Task inputs:
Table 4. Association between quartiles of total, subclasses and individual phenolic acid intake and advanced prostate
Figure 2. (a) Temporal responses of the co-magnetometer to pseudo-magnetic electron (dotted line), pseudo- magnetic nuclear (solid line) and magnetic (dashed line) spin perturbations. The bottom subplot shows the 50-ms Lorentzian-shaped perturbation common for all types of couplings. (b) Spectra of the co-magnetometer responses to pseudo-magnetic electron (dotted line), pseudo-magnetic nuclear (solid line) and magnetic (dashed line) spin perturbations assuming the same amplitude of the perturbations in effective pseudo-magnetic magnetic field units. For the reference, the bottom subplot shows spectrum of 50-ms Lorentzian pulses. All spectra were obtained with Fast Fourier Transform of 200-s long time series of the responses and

* * *

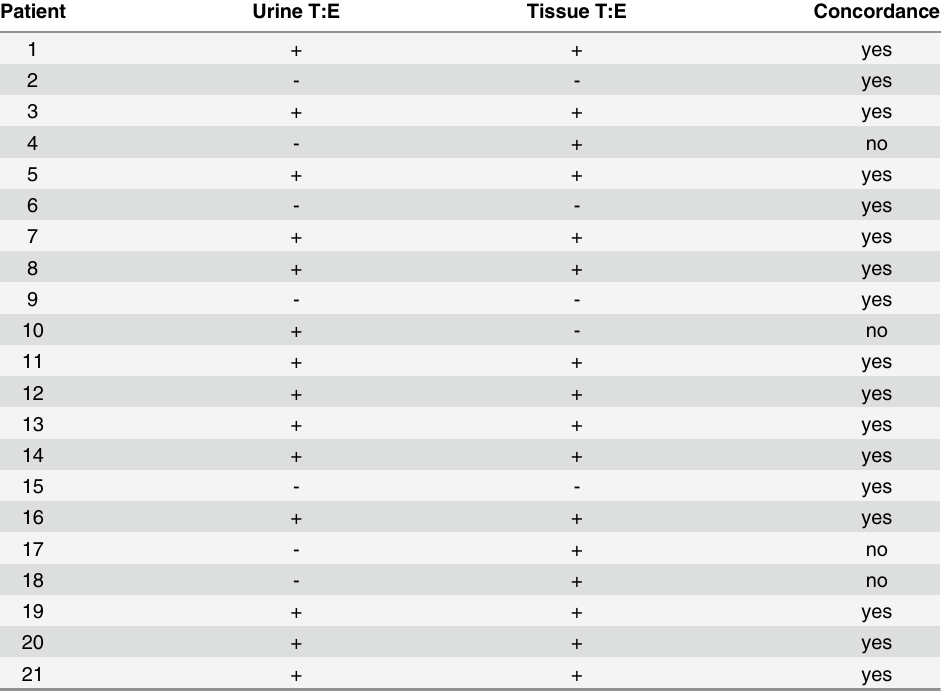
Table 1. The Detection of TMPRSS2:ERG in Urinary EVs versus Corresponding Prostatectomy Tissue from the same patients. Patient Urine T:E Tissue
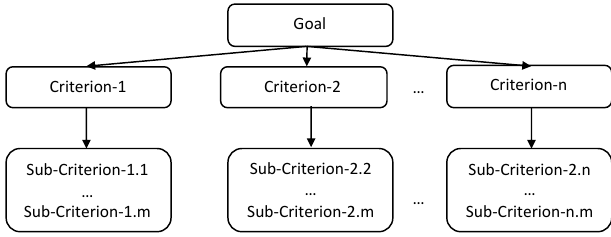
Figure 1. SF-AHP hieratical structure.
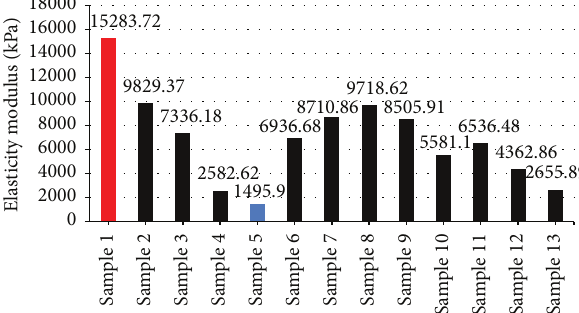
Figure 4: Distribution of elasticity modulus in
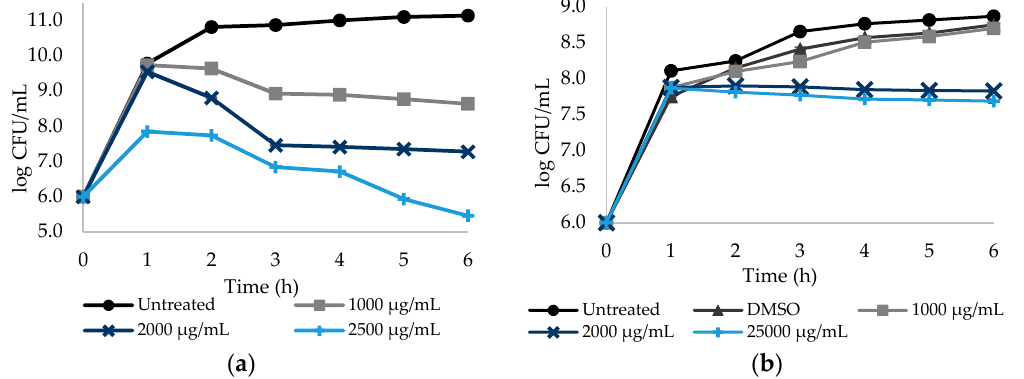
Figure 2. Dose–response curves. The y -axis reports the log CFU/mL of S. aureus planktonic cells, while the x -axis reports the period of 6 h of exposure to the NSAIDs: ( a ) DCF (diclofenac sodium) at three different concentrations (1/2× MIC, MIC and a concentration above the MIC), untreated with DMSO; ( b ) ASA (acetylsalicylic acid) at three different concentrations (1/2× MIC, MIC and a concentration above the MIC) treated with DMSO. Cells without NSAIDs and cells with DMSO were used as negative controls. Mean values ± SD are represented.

---

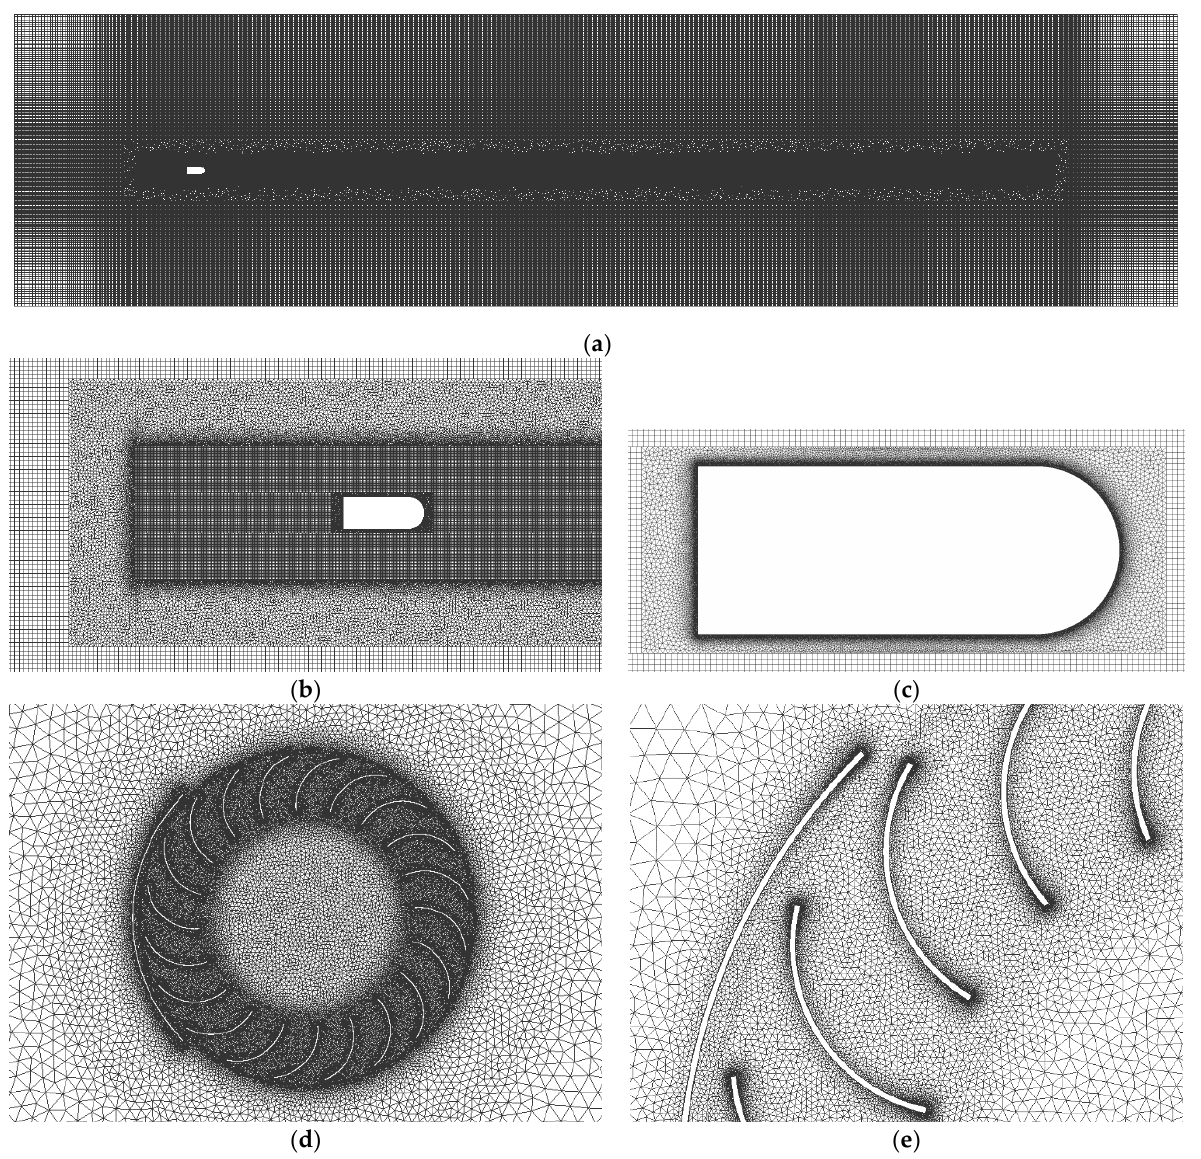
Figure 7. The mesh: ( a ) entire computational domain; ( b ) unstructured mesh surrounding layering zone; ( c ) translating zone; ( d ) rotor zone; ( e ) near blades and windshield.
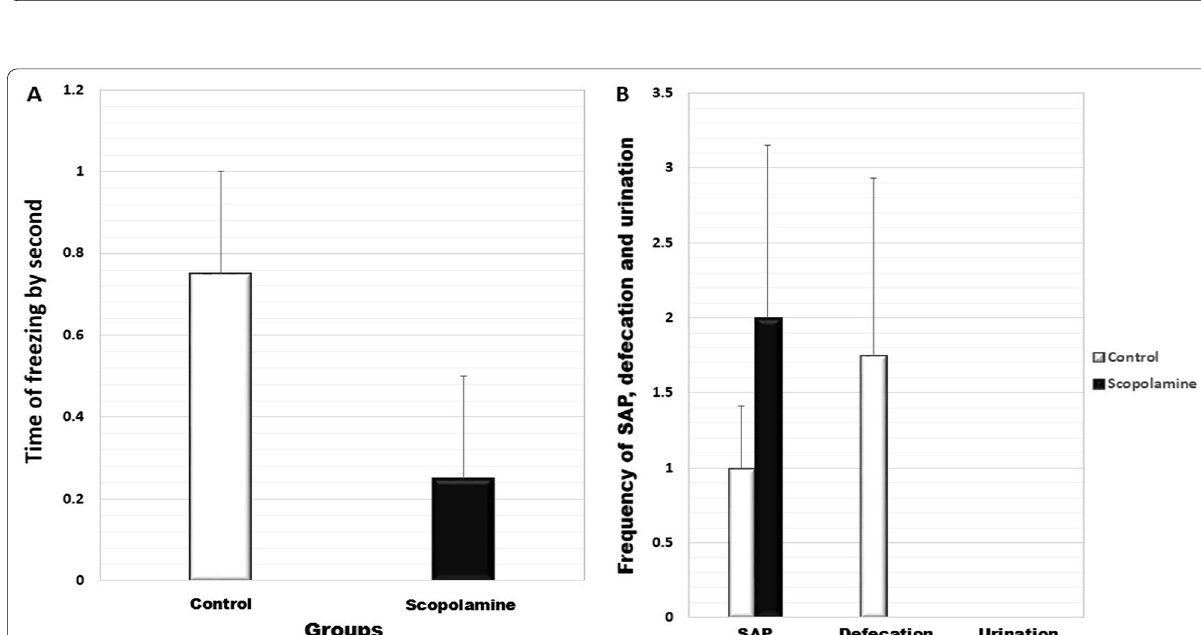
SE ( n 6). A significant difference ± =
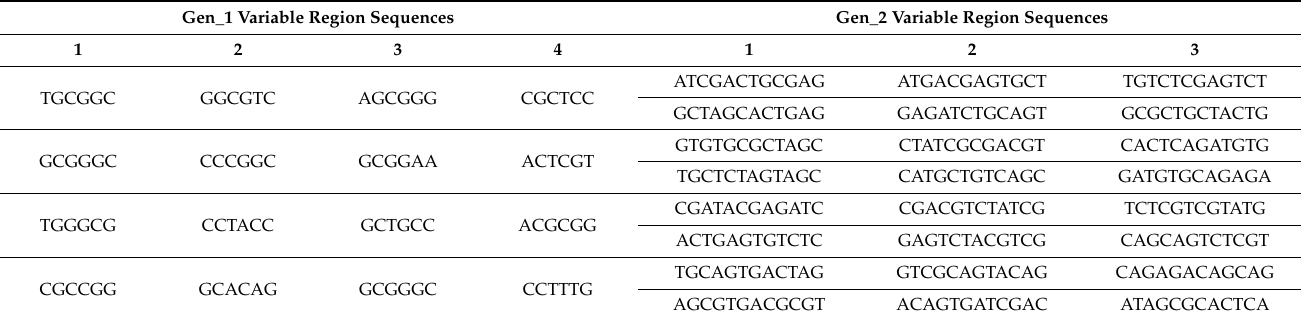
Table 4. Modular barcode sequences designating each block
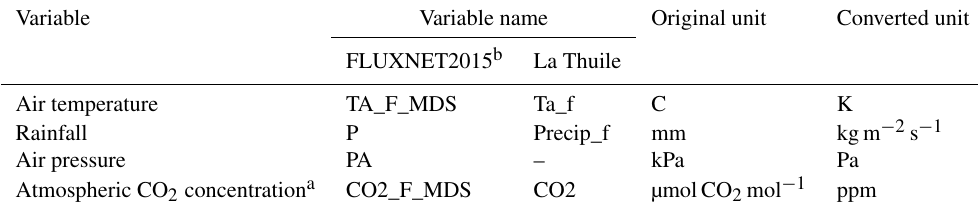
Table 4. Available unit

About this exercise: Leaving all pictures out, output exactly the lines of the material above from the line with "Figure 7. The" to the line with "Table 4. Available unit", both included.

Answer to this task:
Figure 7. The mesh: ( a ) entire computational domain; ( b ) unstructured mesh surrounding layering zone; ( c ) translating zone; ( d ) rotor zone; ( e ) near blades and windshield.
SE ( n 6). A significant difference ± =
Table 4. Modular barcode sequences designating each block
Table 4. Available unit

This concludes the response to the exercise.